魔界へ帰ってきて早数年。あれから地上界には訪れていない。
魔理沙のことも心配だった。だがスキマ妖怪の目的が私の排除ならばこれが正解だったのだろう。それに博霊に魂を売った私は何処にいても幻想郷と繋がっている。そう思うと私は魔理沙と同じ空を仰いでいるのだと感心する。
―――――魅魔様!魅魔様ー!
嗚呼、今日も教え子の呼ぶ声がする。
毎日毎日、馬鹿な人間が私の元へ訪れる。だがその誰にも魔理沙の様な高揚感は籠らなかった。
ただ空しく込み上げてくる寂しさに幾度となく枕を濡らした。偉大な魅魔が何と言う無様。みすぼらしい自分を誰かに罵ってもらいたかった。
そうでもしないと気が晴れないのだ。
「あなたが魅魔?」
そこへ、いつもとは違う生徒が訪れた。違う感覚、いやこれは、この少女から放たれているプレッシャーか。
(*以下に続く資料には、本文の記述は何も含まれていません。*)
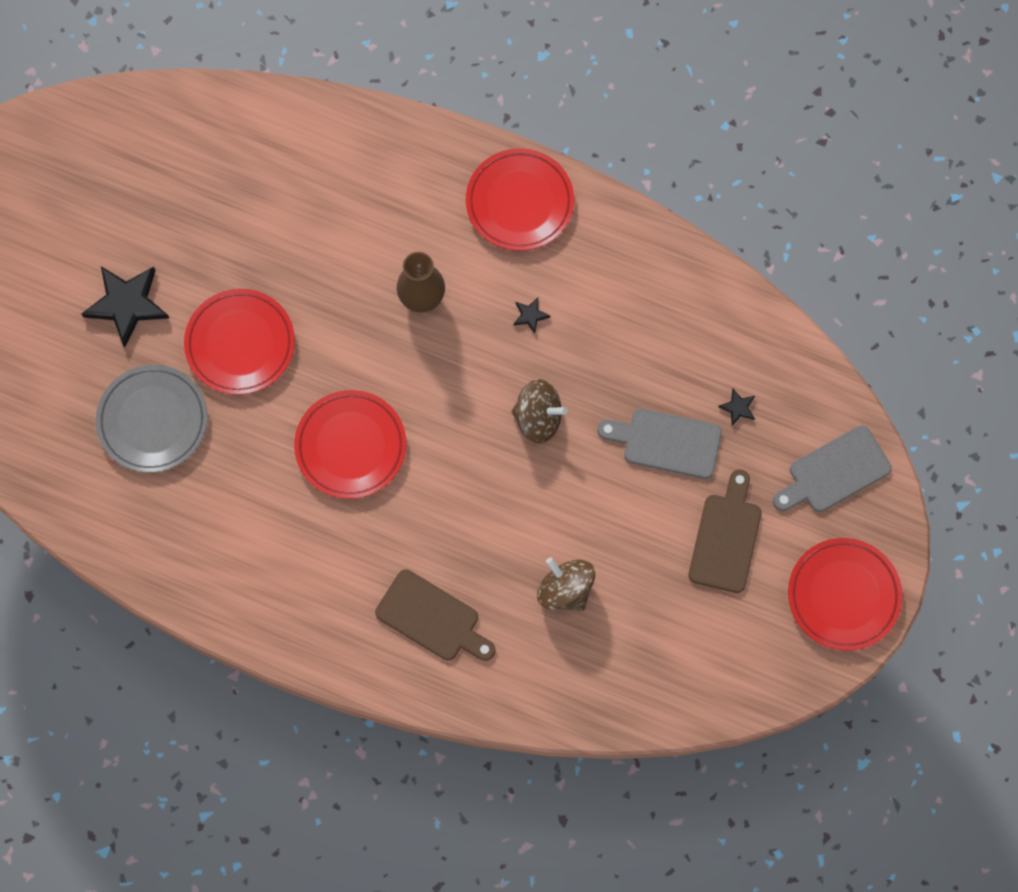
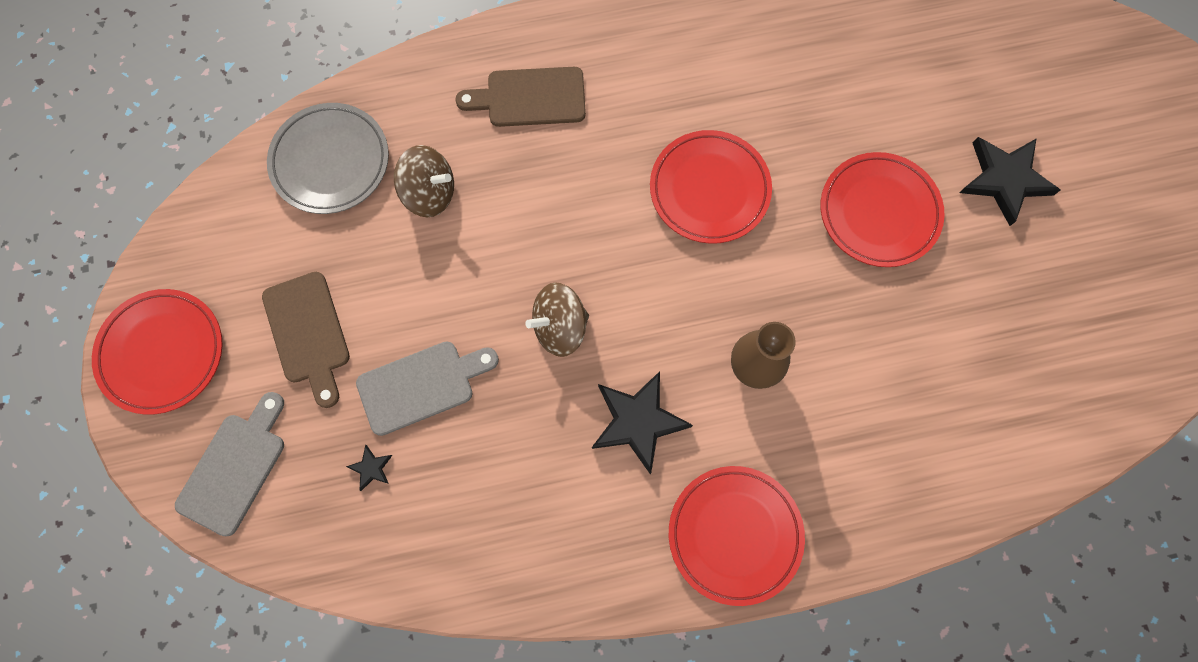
camera: 145 degrees right, 0 degrees up
(153, 420) = (893, 100): grey plate -> grey plate (330, 161)
(530, 315) = (638, 421): black star -> black star, size x2.27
青いスカートを着こなすカチューシャの少女がいた。両手に大きすぎる魔道書を持って。
「そうだが。何か用か?」
その少女は睨みを利かせてこう言った。
「私に、魔法の全てを教えて」
と。
久しぶりに私は腹を抱えて笑った。少女は何がおかしい、と不満顔になっていた。
今までここを訪れた生徒は皆魔法を教えてとは言わなかった。口々に『強くしたい』と言うのだ。だか少女は『魔法を教えて』と言った。つまり魔法を使えないのだ。
魔界の人間のすべてが魔法を使えるわけではない。生まれつき使えるものもいれば教えれば使えるようになるものも大勢いる。だがそれは人間の才であり、態々魔法を使おうとするものはいない。生活の一部にしかない魔法など、高等魔術による政治に比べれば必要のないことなのだ。魔法と魔術の違いはこの利用価値の差だ。例えるならば魔法は拳銃の弾丸であり、魔術は大きな爆弾のような存在だ。
その違いすらも分かりきったかのような澄んだ瞳で少女は私に『魔法を教えろ』というのだ。この程度の人間にこう言われては笑うしかない。しかもその様子では魔導書は読めなかったようだ。だから私は少女にこう発言した。
「わかった、私が教えられることのすべてを貴様にくれてやろう。ただし」
「ただし?」
「必ず、お前のやりたいことをしてみせろ」
少女のしたいこと、言い方を変えれば夢だ。何のために魔法を使うのかはわからない。だが不思議と彼女からそんなオーラがあるように感じたのだ。
確かな意志をもって、自らがしたいことを成す為にこの少女はここまで足を運んだのだ。この小さな足で。その勇気と強い意志を見据えての発言だった。
すると少女は小さな体を震わせてこう言い放った。
「分かりました。かならずしてみせます!叶えて見せます!」
思いが通じたのかはわからない。だが彼女はそう意気込んだ。前に誰かさんも同じような大口叩いていたな、と思い出を探る。
その顔を見て、私は手を差し伸べて見せた。その手を少女が受け取り、よろしくお願いしますとお辞儀した。
「名は?」
深く息を吸い込んで、少女はこう名乗った
「“アリス”と申します」
今夜も魔界の夜は長い。
魔理沙編完結です。至らないところ多々あると思いますがこれからもよろしくおねがいします。